INPUT RECORDS:
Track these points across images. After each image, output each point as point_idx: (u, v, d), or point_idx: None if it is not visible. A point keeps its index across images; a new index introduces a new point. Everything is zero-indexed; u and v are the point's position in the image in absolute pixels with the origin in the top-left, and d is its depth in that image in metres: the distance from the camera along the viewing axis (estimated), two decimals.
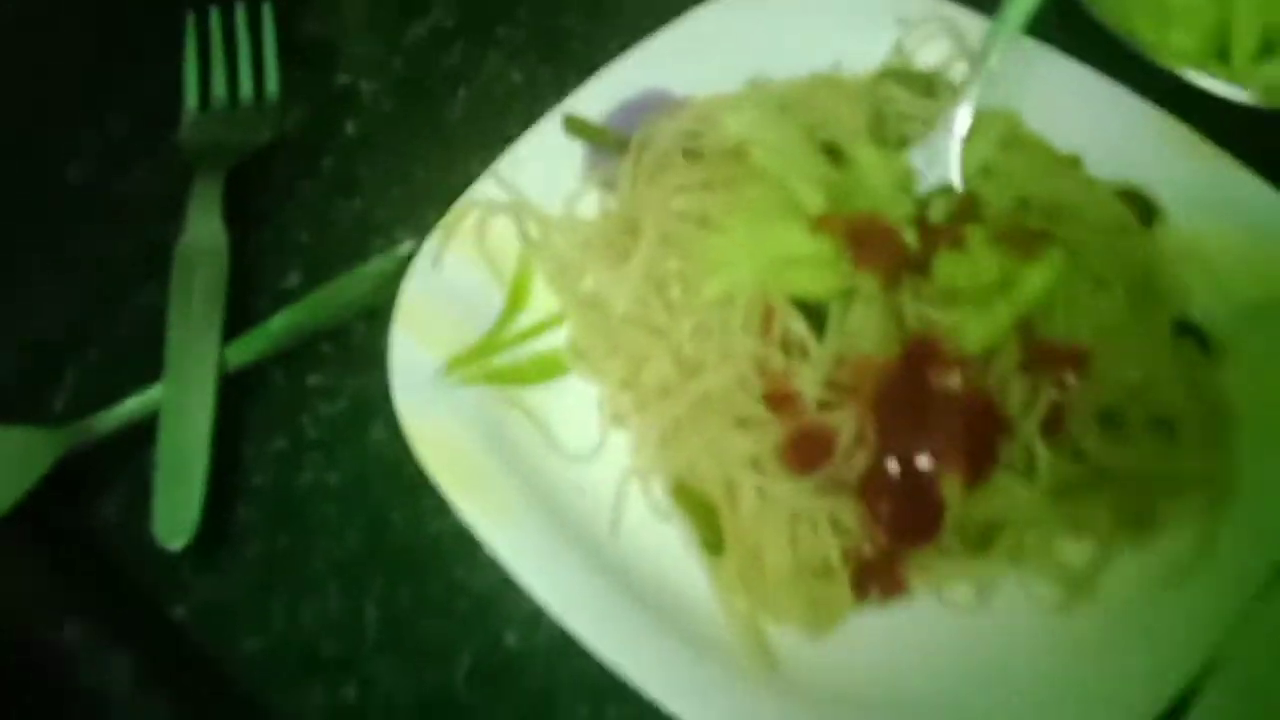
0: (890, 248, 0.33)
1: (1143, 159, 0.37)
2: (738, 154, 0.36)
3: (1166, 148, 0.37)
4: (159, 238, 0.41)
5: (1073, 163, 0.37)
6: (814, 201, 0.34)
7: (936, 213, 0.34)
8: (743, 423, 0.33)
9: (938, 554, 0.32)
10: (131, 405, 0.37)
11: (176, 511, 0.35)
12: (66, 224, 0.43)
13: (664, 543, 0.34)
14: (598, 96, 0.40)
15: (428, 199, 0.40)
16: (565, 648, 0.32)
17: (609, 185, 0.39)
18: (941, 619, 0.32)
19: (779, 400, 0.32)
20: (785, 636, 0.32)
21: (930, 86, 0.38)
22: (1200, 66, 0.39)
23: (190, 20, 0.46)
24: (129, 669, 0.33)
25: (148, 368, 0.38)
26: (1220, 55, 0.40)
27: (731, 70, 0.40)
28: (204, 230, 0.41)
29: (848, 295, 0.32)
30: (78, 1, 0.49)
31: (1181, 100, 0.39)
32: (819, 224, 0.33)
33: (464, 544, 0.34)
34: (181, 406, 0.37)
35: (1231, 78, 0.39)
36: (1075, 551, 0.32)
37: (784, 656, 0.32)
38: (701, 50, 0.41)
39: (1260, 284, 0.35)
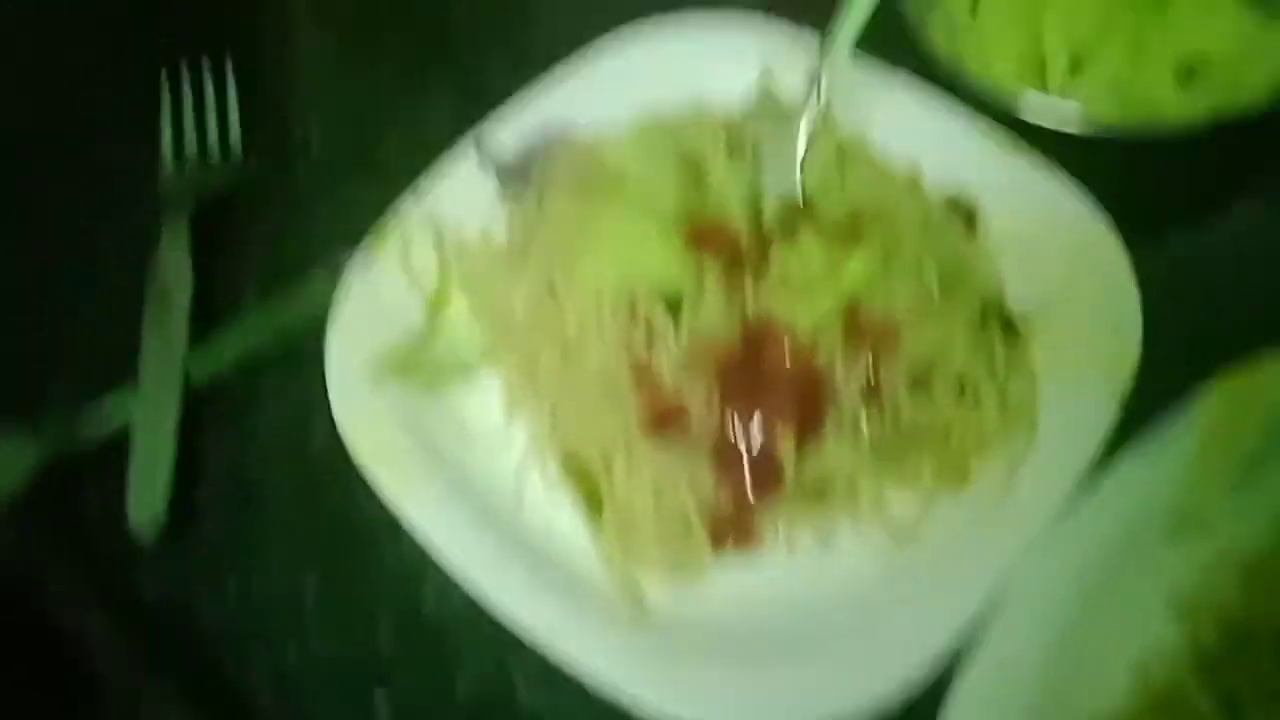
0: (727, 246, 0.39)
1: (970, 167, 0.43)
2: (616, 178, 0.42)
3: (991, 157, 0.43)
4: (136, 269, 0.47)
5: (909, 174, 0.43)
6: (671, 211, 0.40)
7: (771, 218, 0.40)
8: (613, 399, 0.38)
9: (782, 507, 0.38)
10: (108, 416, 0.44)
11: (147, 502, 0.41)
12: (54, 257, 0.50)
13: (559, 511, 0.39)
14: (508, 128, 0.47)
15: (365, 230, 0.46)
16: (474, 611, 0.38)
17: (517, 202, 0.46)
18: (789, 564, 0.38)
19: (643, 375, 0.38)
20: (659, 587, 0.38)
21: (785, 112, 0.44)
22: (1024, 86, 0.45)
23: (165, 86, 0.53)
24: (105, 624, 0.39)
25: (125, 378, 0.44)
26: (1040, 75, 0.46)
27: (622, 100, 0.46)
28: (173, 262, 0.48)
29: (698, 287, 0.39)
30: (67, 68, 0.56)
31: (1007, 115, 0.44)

EXERCISE:
Would you print exactly and only the lines of the material above that run from the line with "27: (731, 70, 0.40)" through the line with "38: (701, 50, 0.41)", both included?

EXPECTED OUTPUT:
27: (731, 70, 0.40)
28: (204, 230, 0.41)
29: (848, 295, 0.32)
30: (78, 1, 0.49)
31: (1181, 100, 0.39)
32: (819, 224, 0.33)
33: (464, 544, 0.34)
34: (181, 406, 0.37)
35: (1231, 78, 0.39)
36: (1075, 551, 0.32)
37: (784, 656, 0.32)
38: (701, 50, 0.41)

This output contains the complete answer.